Sequential is itself written exactly this way — it stores its layers in an nnx.List.

Where rollout_extras comes from

You will almost never pass rollout_extras by hand. The library wires it in at three places:

  • unroll_env() (data collection) calls the network with rollout_extras=None and stores each module’s emission into Transition.rollout_extras;

  • eval_rollout() (evaluation) also passes rollout_extras=None and discards the emissions;

  • ppo_loss() (the gradient phase) feeds each per-step slice of the stored extras back into the network.

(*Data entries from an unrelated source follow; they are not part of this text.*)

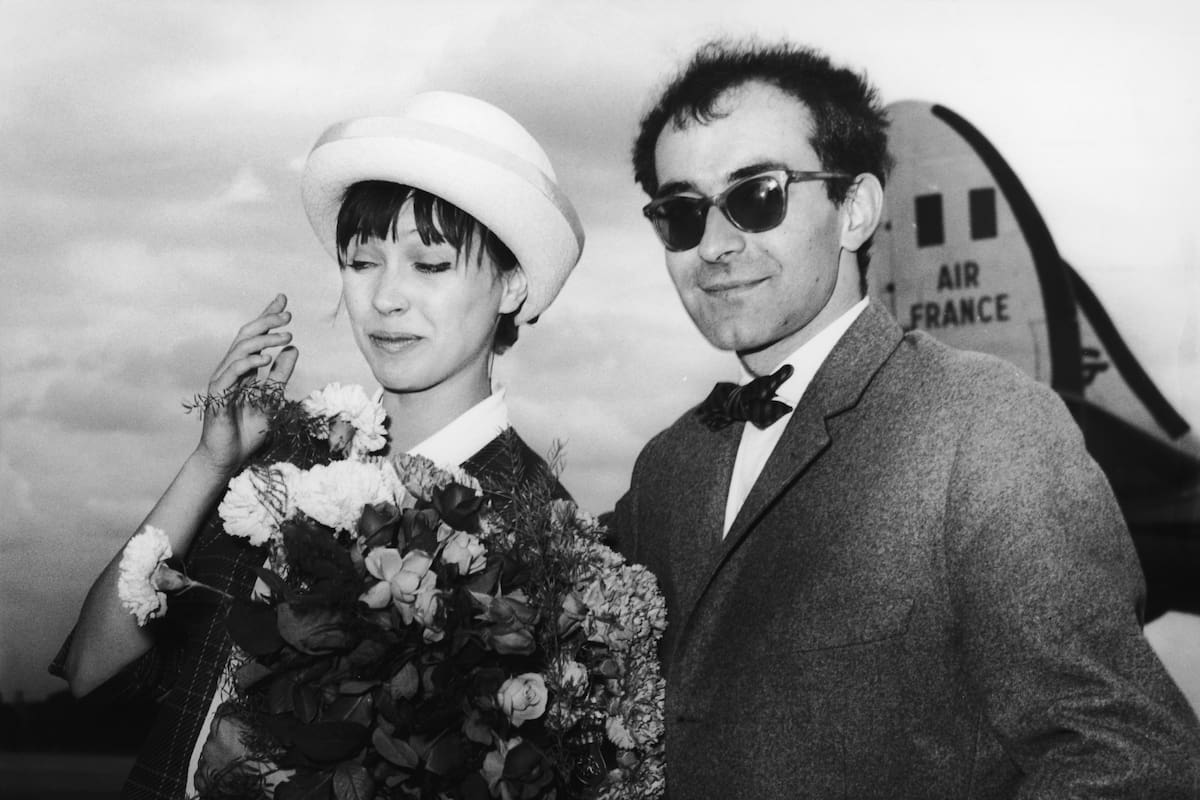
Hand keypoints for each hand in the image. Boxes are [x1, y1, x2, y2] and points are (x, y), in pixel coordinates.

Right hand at [194, 294, 297, 476]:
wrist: (228, 458)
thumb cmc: (248, 431)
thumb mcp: (273, 398)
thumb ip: (281, 374)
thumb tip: (293, 348)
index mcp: (243, 370)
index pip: (254, 337)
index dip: (266, 317)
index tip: (283, 300)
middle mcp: (230, 371)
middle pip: (246, 337)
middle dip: (266, 322)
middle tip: (289, 314)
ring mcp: (222, 381)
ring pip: (240, 351)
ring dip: (264, 340)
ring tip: (287, 335)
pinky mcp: (217, 395)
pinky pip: (231, 373)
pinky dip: (248, 363)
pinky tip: (267, 358)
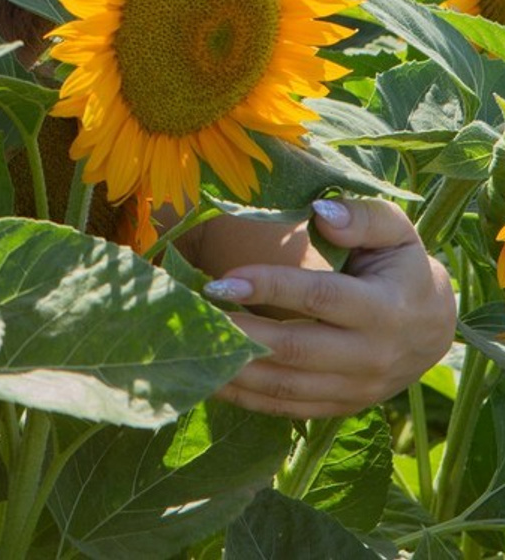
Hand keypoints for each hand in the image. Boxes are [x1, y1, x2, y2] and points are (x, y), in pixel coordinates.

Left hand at [204, 197, 456, 419]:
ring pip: (285, 387)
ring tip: (190, 345)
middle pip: (295, 349)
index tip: (221, 280)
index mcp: (385, 309)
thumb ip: (362, 217)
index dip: (270, 288)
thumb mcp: (395, 230)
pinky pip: (286, 408)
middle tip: (192, 315)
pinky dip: (244, 396)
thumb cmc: (400, 265)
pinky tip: (209, 375)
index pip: (319, 298)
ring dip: (233, 370)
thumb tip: (321, 212)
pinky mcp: (339, 407)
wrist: (431, 326)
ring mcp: (355, 389)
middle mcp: (372, 356)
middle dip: (238, 333)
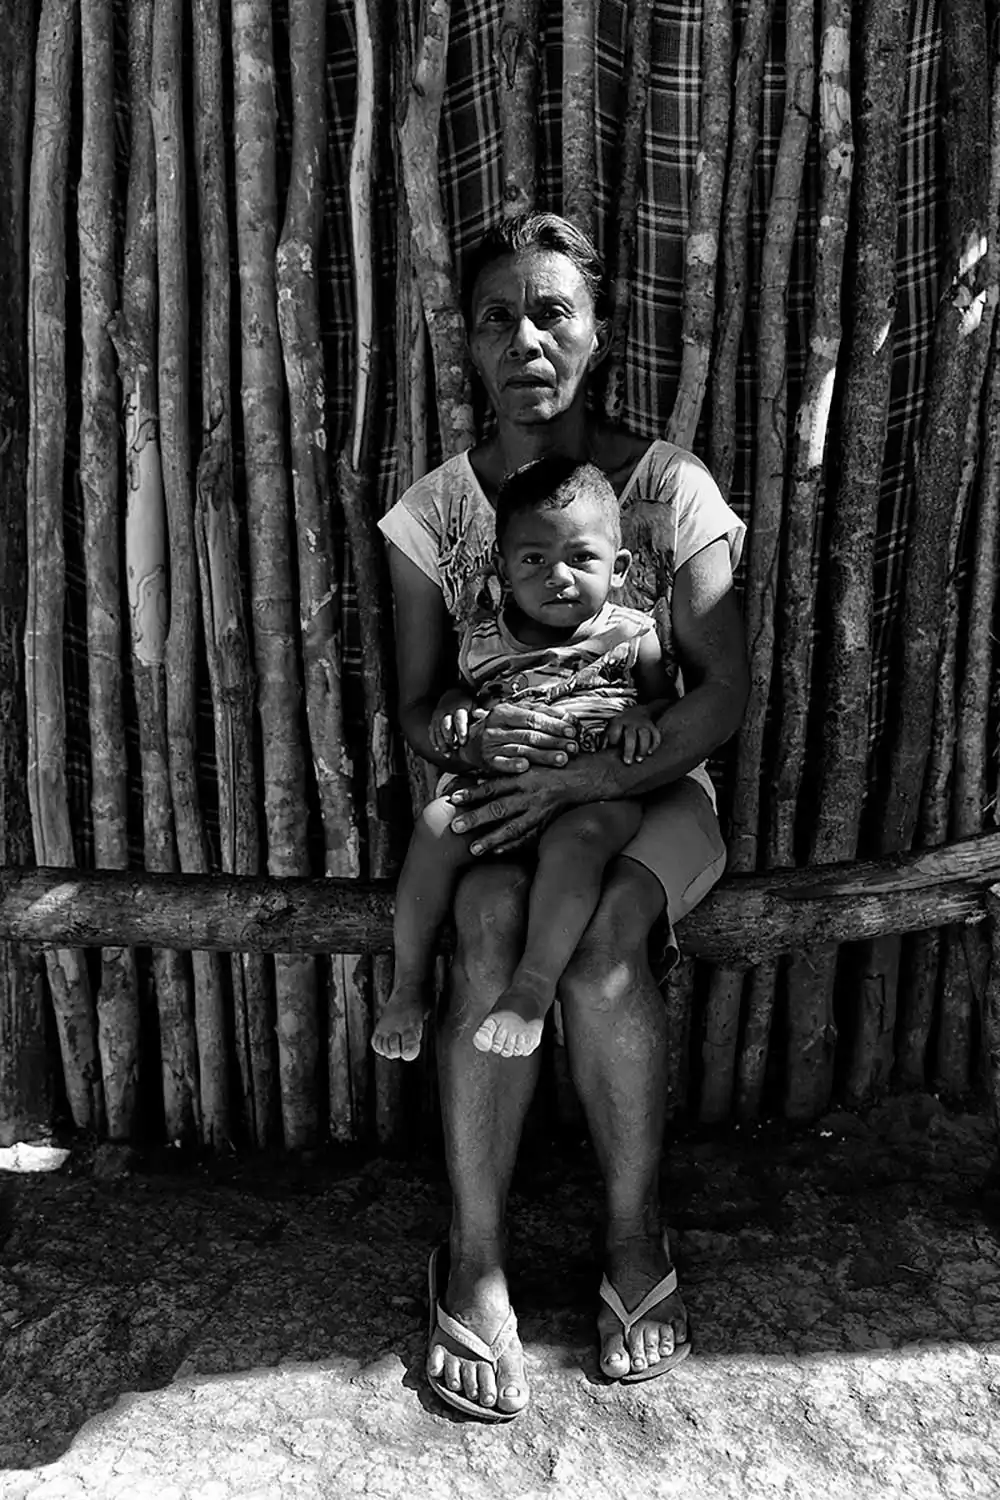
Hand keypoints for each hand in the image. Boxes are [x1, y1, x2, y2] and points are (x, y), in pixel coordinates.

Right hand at [429, 690, 479, 753]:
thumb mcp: (474, 706)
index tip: (463, 742)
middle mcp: (446, 711)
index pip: (459, 719)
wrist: (451, 696)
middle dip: (450, 738)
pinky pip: (432, 732)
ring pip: (438, 731)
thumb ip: (479, 714)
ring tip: (448, 754)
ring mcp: (438, 716)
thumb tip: (481, 717)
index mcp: (459, 707)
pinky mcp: (433, 721)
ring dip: (442, 743)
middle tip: (455, 748)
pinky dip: (434, 741)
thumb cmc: (467, 705)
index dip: (461, 731)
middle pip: (446, 726)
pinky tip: (438, 750)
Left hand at [449, 762, 592, 855]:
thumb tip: (482, 775)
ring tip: (473, 849)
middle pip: (499, 808)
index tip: (454, 799)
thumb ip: (510, 767)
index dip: (472, 792)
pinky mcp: (548, 823)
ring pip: (512, 828)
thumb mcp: (534, 760)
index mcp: (525, 775)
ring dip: (491, 839)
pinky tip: (498, 852)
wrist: (589, 777)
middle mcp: (531, 794)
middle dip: (475, 818)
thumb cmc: (557, 765)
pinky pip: (529, 837)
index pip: (493, 785)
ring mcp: (540, 811)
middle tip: (455, 827)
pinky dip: (513, 845)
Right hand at [466, 701, 578, 774]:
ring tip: (561, 759)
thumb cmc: (498, 728)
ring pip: (521, 749)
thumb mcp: (514, 715)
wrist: (469, 744)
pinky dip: (514, 765)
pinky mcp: (488, 761)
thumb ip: (538, 713)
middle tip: (572, 747)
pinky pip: (502, 763)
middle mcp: (496, 727)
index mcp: (504, 712)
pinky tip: (526, 766)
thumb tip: (563, 714)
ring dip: (543, 755)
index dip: (553, 724)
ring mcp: (491, 745)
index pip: (532, 717)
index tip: (570, 730)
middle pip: (530, 734)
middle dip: (554, 741)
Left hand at [603, 707, 661, 765]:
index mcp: (619, 722)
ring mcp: (643, 724)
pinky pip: (656, 735)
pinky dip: (654, 744)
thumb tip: (601, 751)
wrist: (638, 711)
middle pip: (631, 735)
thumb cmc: (621, 725)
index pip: (615, 731)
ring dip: (642, 748)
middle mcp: (631, 723)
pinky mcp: (652, 727)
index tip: (611, 750)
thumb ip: (605, 739)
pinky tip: (650, 753)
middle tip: (627, 762)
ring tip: (639, 759)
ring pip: (645, 735)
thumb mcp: (611, 727)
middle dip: (629, 749)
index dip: (613, 741)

If you want deterministic actions in evaluation, that is a separate knob on the action sampler (nets.eval() flips it; see PPOAdapter reference).

Recap

To write a StatefulModule:

  1. Decide what is carry state (per-batch, reset on episode boundary) and what is NNX state (per-network, persistent).

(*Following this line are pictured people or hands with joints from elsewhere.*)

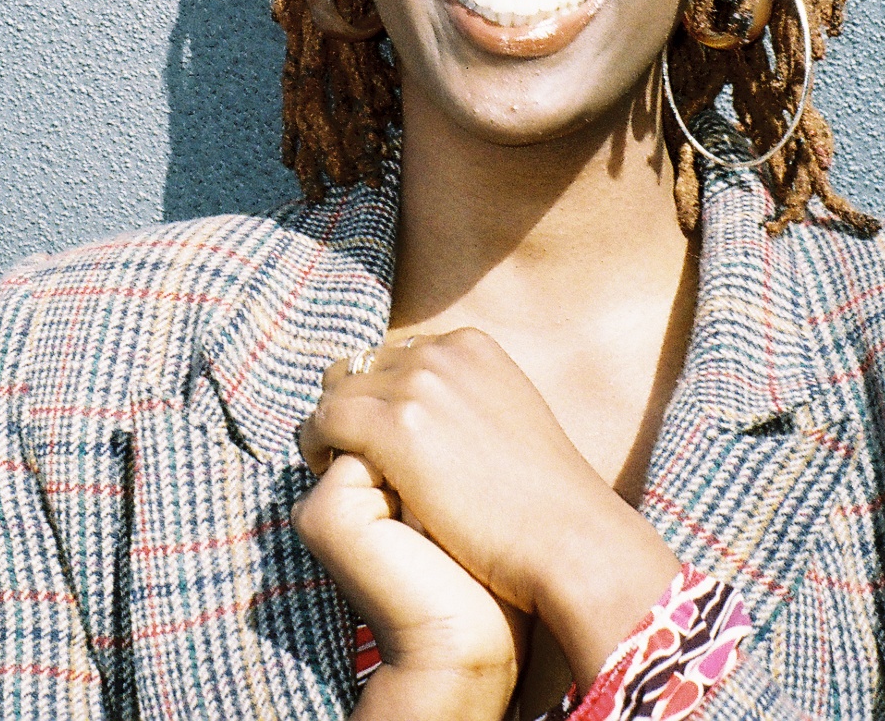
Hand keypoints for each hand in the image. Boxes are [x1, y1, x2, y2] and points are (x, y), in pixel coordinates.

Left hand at [298, 330, 678, 687]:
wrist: (569, 539)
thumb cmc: (548, 502)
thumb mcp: (512, 420)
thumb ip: (469, 403)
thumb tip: (433, 418)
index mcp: (472, 346)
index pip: (395, 356)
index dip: (380, 394)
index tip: (376, 432)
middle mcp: (442, 353)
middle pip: (360, 367)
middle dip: (352, 405)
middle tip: (348, 450)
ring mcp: (418, 385)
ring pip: (335, 392)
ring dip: (330, 427)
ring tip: (332, 463)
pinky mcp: (394, 426)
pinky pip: (322, 422)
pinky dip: (315, 443)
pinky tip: (324, 469)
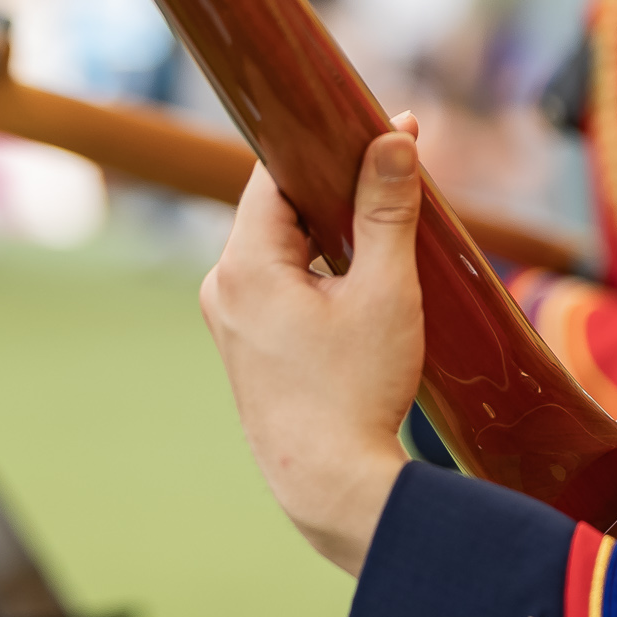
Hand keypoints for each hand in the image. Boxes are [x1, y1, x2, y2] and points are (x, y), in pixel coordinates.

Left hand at [200, 118, 424, 574]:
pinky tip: (361, 287)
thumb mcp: (384, 290)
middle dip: (334, 191)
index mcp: (244, 265)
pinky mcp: (246, 347)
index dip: (324, 145)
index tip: (368, 129)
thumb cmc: (357, 391)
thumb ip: (387, 208)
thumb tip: (393, 137)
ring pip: (282, 248)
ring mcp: (229, 320)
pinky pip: (279, 284)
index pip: (275, 172)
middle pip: (279, 208)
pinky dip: (317, 272)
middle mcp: (222, 287)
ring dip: (329, 235)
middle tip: (391, 181)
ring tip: (384, 239)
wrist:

  2. Implement __init__, __call__(state, x, rollout_extras=None), initialize_state(batch_size), and — if your carry state needs episode resets — reset_state(prev_state).

  3. Read rollout_extras only if your behaviour depends on it (consume the stored value when non-None; sample fresh when None). Respect the “no writes to NNX variables that affect forward output in __call__, ever” rule; defer accumulation to update_statistics().

  4. Wrap variable-size lists/dicts of sub-modules in nnx.List / nnx.Dict.

Your new module is now a drop-in StatefulModule — composable with Sequential, embeddable as a population’s compute or a connection’s transform in a PopulationGraph, inspectable via nnx.iter_modules(), traceable through nnx.jit / nnx.grad.